If he wants me to switch the laundry, he doesn't ask, "Could you switch the laundry today." He carefully weaves, "[Sigh] I didn't have time to switch the laundry this morning. I can get to it when I get home tonight." This works on several levels. If I am also overwhelmed, it will wait until tonight, and so goes our crazy life. Buuuuut, since he knows I try to help him when he is overwhelmed, I will probably go down and switch the laundry, with a smile on my face. We're both happier.

Compliments are nice, and kind words go far. He has provided these during our entire relationship. Somehow the understanding of how to ask for my help or cooperation without raising my hackles has an even bigger impact on the day-to-day life together.

This is not the only art he has mastered over the years. He discovered a few years ago that flowers or cooking sooth the savage wife-beast. I smell cinnamon at this moment while he is making chocolate bread pudding. And we didn't even have an argument. He just discovered that in addition to being fun, cooking special treats earns him points. 'Cause if the wife ain't happy, ain't nobody happy.

Next task, the art of talking to the kids.

Sunday, December 6, 2009

Holiday Traditions


We asked the kids, "Do you want to attend the gingerbread house decorating fundraiser again this year?" Their answer was a quick, resounding, "yes!" It appears that last year we created a new family tradition when we attended this event. They raved about it. I remembered it as enjoyable, crowded and uncomfortably warm. The memories the children pulled forth held a little magic. So we went again. More magic.

Sometimes it seems the magic of the Christmas tradations is not made of actual events, which have the same ups and downs of family life, but the selective memories preserved from each event. We tend to remember the good, and the laughter. So every year we make new holiday traditions, trying to recreate some spontaneous fun or unplanned event that stuck in our childrens' minds as magical.

This year we will revive an old holiday tradition of making plaster-gauze masks on New Years eve. We have probably succeeded in pulling off this group activity five times over 20 years. But to the children, it is a priceless element of the family holiday season. My youngest will join his older cousins who remember the tradition and it will be set in him too. That is truly the beauty of the season...

Thursday, December 3, 2009

Life with Children

Do all parents wonder what they did with their time before they had kids? The toddler years are expectedly busy because you are running after fast and dangerous little critters. The only purpose for chairs is for them to climb on and fall off of. You never get to sit down.

The young school age years are a series of the call, "Mom," "Mom," "Mom, Look!" You may become accustomed to this crazy series of interruptions, but it does become apparent as soon as you try to make a long phone call, or need ten minutes to finish a puzzle... in quiet. There is no 10 minute interval of quiet with school-age kids.

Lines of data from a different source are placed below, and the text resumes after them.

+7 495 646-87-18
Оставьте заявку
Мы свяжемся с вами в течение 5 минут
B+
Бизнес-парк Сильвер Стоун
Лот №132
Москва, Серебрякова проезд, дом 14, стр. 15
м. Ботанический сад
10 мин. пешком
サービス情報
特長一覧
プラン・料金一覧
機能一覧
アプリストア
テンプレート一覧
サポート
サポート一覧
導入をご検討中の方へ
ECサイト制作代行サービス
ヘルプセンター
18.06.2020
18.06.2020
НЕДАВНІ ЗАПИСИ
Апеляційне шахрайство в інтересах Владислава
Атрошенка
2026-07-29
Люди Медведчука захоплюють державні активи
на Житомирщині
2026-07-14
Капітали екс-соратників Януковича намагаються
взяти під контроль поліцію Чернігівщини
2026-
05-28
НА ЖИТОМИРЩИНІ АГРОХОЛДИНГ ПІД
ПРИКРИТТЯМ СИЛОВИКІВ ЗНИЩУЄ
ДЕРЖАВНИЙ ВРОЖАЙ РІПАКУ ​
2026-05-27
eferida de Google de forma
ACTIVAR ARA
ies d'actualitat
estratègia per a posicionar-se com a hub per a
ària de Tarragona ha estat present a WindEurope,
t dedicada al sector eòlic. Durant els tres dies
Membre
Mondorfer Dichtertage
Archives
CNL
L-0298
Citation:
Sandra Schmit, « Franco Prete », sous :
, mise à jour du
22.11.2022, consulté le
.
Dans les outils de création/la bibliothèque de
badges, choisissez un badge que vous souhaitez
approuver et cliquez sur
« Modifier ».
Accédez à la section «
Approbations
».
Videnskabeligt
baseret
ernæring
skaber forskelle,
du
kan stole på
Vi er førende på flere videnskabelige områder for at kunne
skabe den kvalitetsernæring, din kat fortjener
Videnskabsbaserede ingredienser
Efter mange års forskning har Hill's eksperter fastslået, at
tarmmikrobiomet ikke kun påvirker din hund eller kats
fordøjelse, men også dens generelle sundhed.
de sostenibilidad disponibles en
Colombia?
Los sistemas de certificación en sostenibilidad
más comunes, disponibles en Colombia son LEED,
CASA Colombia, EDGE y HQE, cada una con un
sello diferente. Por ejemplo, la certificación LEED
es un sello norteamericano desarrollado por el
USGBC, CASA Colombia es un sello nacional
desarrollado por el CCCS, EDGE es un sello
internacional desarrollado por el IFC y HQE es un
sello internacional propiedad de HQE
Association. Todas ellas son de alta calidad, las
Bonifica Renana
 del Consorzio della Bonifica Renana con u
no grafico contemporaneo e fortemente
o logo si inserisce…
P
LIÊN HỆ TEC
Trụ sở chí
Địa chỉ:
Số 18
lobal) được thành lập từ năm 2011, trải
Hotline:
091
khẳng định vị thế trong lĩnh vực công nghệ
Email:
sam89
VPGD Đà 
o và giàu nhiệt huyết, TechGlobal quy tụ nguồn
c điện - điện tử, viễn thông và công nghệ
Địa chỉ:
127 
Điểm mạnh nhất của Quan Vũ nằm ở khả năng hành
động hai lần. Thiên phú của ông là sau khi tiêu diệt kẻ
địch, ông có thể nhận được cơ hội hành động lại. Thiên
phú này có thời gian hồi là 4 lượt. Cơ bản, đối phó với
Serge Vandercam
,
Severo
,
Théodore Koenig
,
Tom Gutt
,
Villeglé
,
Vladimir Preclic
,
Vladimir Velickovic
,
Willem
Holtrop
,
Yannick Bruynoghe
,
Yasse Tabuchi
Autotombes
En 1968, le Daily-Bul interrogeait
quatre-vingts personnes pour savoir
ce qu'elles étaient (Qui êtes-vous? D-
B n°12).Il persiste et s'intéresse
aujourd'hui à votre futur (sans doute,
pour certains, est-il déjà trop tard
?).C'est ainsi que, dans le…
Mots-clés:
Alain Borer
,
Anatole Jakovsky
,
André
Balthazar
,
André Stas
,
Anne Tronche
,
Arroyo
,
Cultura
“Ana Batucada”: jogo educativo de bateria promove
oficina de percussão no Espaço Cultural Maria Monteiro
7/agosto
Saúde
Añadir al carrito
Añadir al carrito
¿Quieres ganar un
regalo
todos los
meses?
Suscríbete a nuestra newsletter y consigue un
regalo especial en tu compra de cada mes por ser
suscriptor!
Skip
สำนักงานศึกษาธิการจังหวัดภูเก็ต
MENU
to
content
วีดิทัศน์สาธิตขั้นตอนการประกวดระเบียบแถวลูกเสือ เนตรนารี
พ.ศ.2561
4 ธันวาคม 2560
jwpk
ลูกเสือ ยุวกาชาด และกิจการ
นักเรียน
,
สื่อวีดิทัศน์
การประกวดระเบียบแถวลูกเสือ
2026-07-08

Our oldest is mid-high school age. She is a challenge on a whole new level. It is both enjoyable and dangerous that she will not need me for hours on end. How much space to give? How much contact is enough, without invading her privacy? The mystery continues. The only thing I have learned from 37 kid-years of parenting is that by the time I figure out what to do, the problem has morphed into a new one.

And I wouldn't give up a minute.... except when they bicker!